Everything was perfect.

She pushed through the revolving door to her building and waved at the tall, bushy-haired evening doorman. “Hey, Roger, what’s going on?”

“More flowers.” He bent slowly and pulled out a huge spring bouquet of tulips and irises from behind his station.

She shook her head, chuckling, and glanced at the card, not that she needed to. Ben. A guy she’d gone out with once or twice, a close friend of her cousin, Frank. Sweet man. Lovely man. Zero chemistry. At least on her end. And she wasn’t sure on his, either; he acted more like a protective brother than a suitor. Maybe Frank had told him to watch out for her.

“This guy is nuts about you, huh?”

“Between you and me, Roger? He’s just nuts.”

Roger shrugged and fingered one of his enormous ears. “He’s sure trying hard.”

“He loves sending flowers, I guess. You want this one for Betty?”

Roger’s red, lined face broke into a smile that transformed him from a sour, craggy Scrooge to an indicator of the handsome man he must have been thirty years ago before, she suspected, a love affair with the bottle had begun. “Betty thinks I’ve gone nuts. But she sure appreciates it.”

“They’re yours. He won’t let me send them back, refuses to stop, and the bouquet upstairs is still plenty fresh.”

She waved to acknowledge his thanks, got her mail from the back room and took the elevator to the eighth floor.

Friday evening, sprung free from employment, the city waited, the summer was at her feet.

She put her key in the lock of apartment 8-C, pushed open the door and stopped. Monica was sobbing over an open suitcase on the living room couch, clothes strewn all around it.

“Monica!” Laine rushed into the room, forgetting to hold the door, which slammed behind her, sounding like doom. “What’s going on?”

“He…he…he…”

Laine waited while the word surfed out on sobs. “Joe?”

She nodded. “He…he…he…”

“Oh no.” Laine moved forward and put her hand on Monica’s shoulder. Whatever he…he…he had done, it didn’t sound good. And from what she’d seen of Joe—cocky, brash, overbearing, big-nosed, obnoxious—she was only surprised it had taken this long.

“Dumped you?”

“Yes.” The word came out on a wail of anguish.
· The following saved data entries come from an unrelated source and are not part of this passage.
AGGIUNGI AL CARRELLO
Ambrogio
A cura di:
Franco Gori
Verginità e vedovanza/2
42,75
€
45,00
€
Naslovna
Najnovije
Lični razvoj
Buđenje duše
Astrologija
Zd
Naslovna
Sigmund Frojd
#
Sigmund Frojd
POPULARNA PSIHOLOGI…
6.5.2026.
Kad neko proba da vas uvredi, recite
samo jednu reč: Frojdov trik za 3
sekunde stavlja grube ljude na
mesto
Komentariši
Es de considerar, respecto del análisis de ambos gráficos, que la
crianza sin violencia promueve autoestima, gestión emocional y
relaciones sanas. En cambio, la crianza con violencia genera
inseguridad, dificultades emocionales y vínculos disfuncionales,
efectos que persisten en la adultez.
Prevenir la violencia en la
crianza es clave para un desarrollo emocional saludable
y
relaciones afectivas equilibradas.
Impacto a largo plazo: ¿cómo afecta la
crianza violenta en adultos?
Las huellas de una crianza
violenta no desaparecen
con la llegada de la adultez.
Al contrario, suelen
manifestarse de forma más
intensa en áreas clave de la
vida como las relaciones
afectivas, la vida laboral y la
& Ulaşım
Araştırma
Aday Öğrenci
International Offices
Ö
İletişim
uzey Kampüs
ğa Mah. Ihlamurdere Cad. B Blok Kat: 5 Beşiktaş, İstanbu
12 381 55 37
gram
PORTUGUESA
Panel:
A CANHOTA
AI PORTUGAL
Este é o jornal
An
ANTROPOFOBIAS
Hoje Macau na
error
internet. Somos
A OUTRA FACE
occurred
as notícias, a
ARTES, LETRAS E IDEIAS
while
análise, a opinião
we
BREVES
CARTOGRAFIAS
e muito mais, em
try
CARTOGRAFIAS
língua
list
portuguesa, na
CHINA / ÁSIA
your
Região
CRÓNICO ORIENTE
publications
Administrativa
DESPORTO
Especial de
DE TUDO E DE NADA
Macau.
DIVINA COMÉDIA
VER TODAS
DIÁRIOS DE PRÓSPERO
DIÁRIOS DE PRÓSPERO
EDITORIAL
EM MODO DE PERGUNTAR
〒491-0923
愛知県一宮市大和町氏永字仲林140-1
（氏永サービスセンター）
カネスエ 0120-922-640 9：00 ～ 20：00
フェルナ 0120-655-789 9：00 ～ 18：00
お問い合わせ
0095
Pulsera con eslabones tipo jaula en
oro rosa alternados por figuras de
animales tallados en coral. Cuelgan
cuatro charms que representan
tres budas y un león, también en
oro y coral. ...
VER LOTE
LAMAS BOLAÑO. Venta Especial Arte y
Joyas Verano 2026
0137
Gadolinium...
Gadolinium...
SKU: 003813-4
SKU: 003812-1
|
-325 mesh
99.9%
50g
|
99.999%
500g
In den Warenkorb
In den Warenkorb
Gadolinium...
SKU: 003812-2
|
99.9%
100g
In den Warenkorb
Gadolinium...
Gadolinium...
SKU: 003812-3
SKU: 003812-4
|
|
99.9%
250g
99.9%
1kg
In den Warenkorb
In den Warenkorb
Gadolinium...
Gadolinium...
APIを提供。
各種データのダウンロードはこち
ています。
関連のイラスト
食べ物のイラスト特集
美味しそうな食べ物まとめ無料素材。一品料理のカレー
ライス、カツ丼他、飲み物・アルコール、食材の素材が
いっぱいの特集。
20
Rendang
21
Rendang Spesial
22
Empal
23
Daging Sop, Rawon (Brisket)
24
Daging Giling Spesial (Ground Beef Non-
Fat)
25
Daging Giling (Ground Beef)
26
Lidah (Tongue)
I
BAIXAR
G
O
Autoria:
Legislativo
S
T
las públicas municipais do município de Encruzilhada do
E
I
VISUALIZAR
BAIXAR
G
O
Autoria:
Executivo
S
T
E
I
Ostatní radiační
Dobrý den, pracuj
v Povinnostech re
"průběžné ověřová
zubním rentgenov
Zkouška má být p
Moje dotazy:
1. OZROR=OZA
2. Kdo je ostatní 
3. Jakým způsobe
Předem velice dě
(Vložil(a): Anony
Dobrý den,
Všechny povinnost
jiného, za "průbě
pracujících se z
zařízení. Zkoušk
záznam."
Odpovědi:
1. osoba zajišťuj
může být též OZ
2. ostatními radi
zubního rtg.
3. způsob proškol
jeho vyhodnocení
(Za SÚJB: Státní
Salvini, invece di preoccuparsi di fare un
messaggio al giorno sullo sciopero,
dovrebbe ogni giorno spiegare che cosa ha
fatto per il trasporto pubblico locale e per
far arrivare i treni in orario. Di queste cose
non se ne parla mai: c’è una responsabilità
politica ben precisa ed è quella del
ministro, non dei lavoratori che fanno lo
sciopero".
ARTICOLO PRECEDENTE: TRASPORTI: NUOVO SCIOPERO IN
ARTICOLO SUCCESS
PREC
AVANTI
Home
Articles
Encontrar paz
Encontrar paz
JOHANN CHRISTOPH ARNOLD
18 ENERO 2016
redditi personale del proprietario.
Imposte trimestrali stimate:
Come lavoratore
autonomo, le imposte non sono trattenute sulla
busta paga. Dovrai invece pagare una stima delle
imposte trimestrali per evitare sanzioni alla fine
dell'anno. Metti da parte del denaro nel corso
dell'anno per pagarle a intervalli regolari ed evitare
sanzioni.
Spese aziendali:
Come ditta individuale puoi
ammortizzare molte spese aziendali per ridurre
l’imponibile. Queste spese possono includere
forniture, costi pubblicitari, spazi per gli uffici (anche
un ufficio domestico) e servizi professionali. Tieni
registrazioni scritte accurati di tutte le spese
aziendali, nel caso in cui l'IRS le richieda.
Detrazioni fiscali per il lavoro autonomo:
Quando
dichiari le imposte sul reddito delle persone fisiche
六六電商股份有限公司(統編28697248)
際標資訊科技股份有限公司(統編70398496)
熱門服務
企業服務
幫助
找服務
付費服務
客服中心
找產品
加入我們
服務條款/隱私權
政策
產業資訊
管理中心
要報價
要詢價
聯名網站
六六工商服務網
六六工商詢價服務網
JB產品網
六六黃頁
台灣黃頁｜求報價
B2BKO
“So—” Laine gestured around “—why are you packing?”

“I’m going home.”

Laine turned her shaking roommate around by the shoulders, melting in sympathy. She’d been exactly where Monica was four months ago, with Brad—a stunning, charming, self-absorbed, cheating sleazebag. “I totally understand. A little TLC from your parents is just what you need.”